Ana disse que aquele momento - o da aprovação do seu nome e da coligação com PT - representava um momento histórico, pois, segundo a candidata, ao longo de oito anos muitas foram as dificuldades vencidas, desde divergências internas, até críticas da imprensa e dos grupos da oposição. Afirmou que muitos filiados deixaram o partido por discordarem dos espaços no governo, mas ressaltou que tudo serviu de aprendizado e que o PMDB chega mais forte para disputar o pleito de 2016.

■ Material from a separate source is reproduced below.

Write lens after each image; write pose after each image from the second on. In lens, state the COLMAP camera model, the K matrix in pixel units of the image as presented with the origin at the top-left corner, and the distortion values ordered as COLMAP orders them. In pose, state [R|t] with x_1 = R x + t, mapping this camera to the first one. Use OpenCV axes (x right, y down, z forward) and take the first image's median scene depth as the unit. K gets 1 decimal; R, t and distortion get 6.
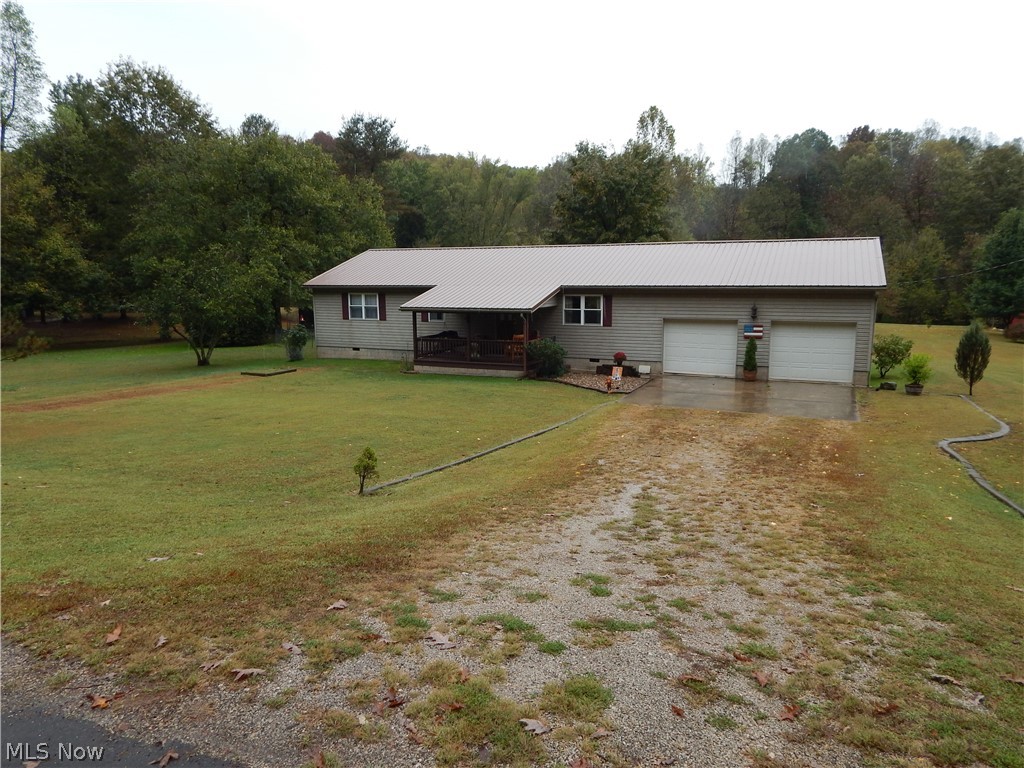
lens RADIAL K [[696.5, 0, 512.0], [0, 696.5, 384.0], [0, 0, 1]] dist [0.006063, -0.002238]
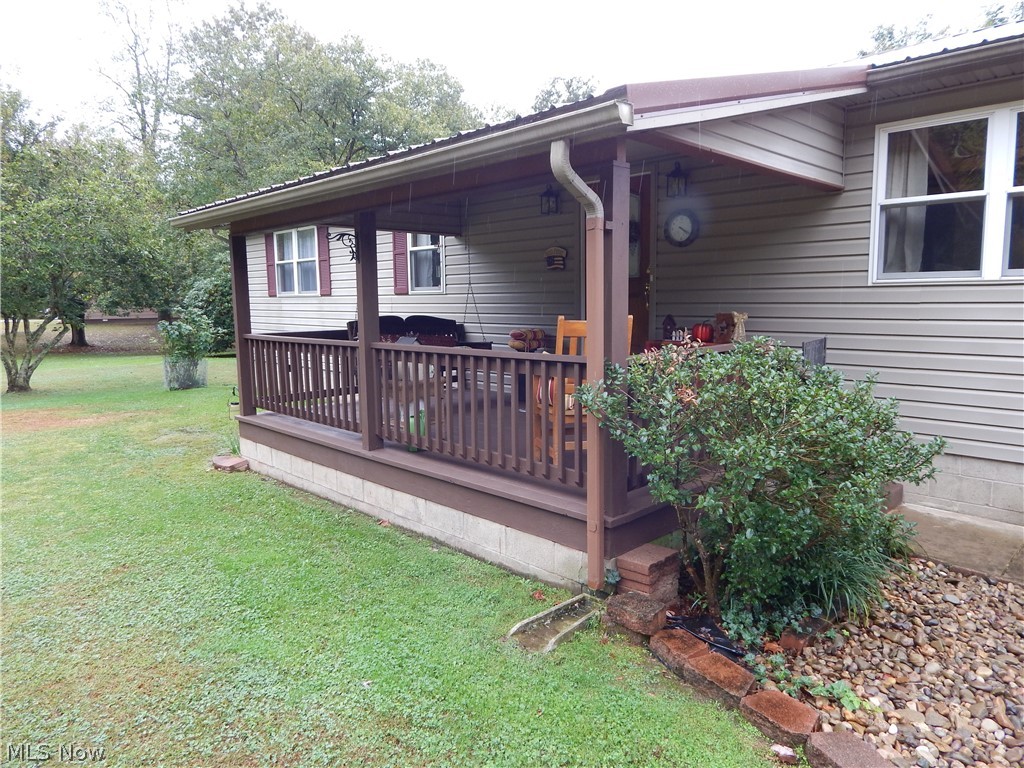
lens RADIAL K [[696.5, 0, 512.0], [0, 696.5, 384.0], [0, 0, 1]] dist [0.006063, -0.002238]
pose [[0.937301, 0.041778, -0.346009, 0.048407], [-0.051697, 0.998473, -0.019484, -0.047550], [0.344667, 0.036150, 0.938029, 0.786078]]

Cautelosa, Ana antecipou a linha mestre do plano de governo e disse que, caso seja eleita, pretende priorizar as áreas de saúde, educação e gestão fiscal. Na prática, Ana não prometeu milagres, pois a Constituição exige que os gestores apliquem percentuais mínimos de 25% (educação) e 15% (saúde) - das receitas líquidas de impostos e transferênciasnas - áreas consideradas essenciais do serviço público e a Lei de Responsabilidade Fiscal proíbe gastos além da receita.
No encerramento Ana deu o tom da campanha e disse que o atual governo deverá encerrar o mandato sem dívidas, "inclusive com a quitação de contas deixadas por ex-prefeitos que poderão ser nossos adversários", alfinetou.